··· Source material ···

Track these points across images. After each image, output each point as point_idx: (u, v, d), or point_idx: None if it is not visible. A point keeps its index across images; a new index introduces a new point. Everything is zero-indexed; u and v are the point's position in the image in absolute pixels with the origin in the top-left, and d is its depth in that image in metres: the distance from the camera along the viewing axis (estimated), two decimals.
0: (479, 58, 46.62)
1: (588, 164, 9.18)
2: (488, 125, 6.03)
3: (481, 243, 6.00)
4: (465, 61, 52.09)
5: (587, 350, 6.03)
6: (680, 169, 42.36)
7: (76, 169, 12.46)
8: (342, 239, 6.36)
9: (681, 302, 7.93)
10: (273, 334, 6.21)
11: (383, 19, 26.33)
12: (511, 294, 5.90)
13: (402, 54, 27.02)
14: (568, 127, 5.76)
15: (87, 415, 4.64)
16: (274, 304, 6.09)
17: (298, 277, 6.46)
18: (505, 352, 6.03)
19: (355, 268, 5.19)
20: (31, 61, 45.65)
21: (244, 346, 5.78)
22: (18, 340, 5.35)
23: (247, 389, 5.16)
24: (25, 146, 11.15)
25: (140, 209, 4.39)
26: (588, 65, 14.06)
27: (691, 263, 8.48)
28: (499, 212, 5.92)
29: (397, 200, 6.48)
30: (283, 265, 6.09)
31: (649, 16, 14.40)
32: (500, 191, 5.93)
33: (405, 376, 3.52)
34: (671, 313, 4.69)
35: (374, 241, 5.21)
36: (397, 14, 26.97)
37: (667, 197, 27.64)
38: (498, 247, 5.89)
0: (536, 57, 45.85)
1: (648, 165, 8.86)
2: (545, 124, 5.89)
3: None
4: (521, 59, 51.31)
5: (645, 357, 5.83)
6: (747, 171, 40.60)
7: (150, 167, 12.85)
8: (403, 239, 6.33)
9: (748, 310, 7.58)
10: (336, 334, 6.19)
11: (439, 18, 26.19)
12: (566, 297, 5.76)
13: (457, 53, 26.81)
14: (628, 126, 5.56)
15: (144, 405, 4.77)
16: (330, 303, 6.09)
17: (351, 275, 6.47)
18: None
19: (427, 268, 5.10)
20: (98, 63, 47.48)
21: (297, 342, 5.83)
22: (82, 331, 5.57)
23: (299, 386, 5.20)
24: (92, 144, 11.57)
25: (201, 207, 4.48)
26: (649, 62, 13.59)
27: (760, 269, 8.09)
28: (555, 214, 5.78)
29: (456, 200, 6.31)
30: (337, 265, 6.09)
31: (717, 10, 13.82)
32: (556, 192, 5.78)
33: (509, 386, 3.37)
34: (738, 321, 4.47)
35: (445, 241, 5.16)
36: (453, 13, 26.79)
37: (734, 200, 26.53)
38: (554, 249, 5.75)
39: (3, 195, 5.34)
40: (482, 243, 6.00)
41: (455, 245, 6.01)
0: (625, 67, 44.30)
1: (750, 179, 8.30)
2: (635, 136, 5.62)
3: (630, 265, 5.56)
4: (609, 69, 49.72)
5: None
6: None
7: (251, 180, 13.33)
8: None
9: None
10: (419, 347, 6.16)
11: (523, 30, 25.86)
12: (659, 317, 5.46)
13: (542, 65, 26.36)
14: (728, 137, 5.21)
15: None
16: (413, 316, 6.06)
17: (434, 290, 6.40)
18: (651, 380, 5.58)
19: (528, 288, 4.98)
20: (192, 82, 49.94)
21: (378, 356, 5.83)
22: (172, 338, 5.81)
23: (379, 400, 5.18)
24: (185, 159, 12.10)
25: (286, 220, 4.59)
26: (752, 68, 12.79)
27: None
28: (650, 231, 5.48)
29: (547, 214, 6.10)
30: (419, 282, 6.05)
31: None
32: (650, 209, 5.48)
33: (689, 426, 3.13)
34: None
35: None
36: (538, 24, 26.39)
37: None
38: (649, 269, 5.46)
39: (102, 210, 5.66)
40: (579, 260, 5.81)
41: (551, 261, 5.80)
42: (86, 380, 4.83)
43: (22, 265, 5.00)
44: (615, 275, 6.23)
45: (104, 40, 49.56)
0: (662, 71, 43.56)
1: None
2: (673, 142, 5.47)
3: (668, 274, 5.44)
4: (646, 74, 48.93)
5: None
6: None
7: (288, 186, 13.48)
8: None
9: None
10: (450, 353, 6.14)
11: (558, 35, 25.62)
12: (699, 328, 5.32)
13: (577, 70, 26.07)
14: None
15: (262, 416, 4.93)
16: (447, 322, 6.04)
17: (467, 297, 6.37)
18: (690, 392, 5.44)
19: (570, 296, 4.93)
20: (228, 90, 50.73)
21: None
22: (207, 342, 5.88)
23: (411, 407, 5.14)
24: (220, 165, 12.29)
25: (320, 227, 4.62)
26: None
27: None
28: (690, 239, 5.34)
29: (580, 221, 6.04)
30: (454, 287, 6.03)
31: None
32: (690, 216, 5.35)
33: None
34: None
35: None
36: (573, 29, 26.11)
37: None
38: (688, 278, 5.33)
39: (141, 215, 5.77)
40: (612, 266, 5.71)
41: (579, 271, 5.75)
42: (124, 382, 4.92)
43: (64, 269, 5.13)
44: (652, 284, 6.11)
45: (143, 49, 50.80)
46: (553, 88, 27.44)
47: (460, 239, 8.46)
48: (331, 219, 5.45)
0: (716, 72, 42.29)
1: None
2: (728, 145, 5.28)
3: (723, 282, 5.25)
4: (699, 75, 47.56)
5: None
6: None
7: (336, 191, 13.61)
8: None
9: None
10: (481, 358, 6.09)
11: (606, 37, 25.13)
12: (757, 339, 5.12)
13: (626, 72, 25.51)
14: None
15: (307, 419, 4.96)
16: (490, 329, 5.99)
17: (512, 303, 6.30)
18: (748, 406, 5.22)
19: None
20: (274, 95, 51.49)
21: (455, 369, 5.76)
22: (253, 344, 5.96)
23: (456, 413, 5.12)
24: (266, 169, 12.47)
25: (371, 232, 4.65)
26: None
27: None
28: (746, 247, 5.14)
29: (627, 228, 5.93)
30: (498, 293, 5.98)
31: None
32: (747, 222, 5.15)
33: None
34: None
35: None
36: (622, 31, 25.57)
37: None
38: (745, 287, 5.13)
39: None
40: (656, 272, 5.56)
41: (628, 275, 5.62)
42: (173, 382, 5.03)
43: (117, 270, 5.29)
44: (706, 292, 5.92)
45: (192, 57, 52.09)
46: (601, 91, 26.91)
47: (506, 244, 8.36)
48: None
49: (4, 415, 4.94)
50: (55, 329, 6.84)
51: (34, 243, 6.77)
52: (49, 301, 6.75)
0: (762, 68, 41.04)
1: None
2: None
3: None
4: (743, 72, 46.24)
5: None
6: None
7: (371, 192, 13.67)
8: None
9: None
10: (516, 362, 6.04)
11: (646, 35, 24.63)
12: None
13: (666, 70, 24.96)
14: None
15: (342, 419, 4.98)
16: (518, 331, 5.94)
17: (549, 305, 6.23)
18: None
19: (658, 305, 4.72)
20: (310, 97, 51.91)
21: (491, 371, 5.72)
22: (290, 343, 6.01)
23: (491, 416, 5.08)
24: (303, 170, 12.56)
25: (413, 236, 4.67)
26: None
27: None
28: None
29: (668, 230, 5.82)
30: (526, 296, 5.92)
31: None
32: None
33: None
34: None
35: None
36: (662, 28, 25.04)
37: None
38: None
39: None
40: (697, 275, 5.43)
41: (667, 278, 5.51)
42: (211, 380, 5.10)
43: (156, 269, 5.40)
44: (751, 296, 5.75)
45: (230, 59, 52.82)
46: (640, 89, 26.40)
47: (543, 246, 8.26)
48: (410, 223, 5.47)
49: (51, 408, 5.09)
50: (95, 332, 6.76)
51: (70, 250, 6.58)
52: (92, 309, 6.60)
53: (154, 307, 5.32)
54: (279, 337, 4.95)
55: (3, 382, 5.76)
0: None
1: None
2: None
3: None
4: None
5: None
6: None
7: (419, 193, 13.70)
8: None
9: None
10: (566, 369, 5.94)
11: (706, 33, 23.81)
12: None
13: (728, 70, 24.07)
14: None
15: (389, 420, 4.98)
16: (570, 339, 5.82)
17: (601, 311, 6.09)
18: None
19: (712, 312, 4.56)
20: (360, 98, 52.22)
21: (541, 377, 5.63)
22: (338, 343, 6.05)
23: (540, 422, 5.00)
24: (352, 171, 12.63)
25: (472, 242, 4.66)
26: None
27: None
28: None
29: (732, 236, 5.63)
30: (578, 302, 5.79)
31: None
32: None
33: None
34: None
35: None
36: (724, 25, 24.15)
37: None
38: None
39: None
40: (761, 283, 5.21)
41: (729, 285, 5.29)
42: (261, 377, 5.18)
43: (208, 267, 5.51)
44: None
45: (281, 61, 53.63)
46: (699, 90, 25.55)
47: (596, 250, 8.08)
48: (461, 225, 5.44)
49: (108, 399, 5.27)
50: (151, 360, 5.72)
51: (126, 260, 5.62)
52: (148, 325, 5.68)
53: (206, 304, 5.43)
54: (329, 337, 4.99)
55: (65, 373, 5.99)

···

Task to complete:
Retype exactly the lines of the data above, starting at its first line and finishing with the line that has "4: (465, 61, 52.09)" in it.

Answer to the problem:
Track these points across images. After each image, output each point as point_idx: (u, v, d), or point_idx: None if it is not visible. A point keeps its index across images; a new index introduces a new point. Everything is zero-indexed; u and v are the point's position in the image in absolute pixels with the origin in the top-left, and d is its depth in that image in metres: the distance from the camera along the viewing axis (estimated), two decimals.
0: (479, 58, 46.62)
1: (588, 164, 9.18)
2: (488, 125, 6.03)
3: (481, 243, 6.00)
4: (465, 61, 52.09)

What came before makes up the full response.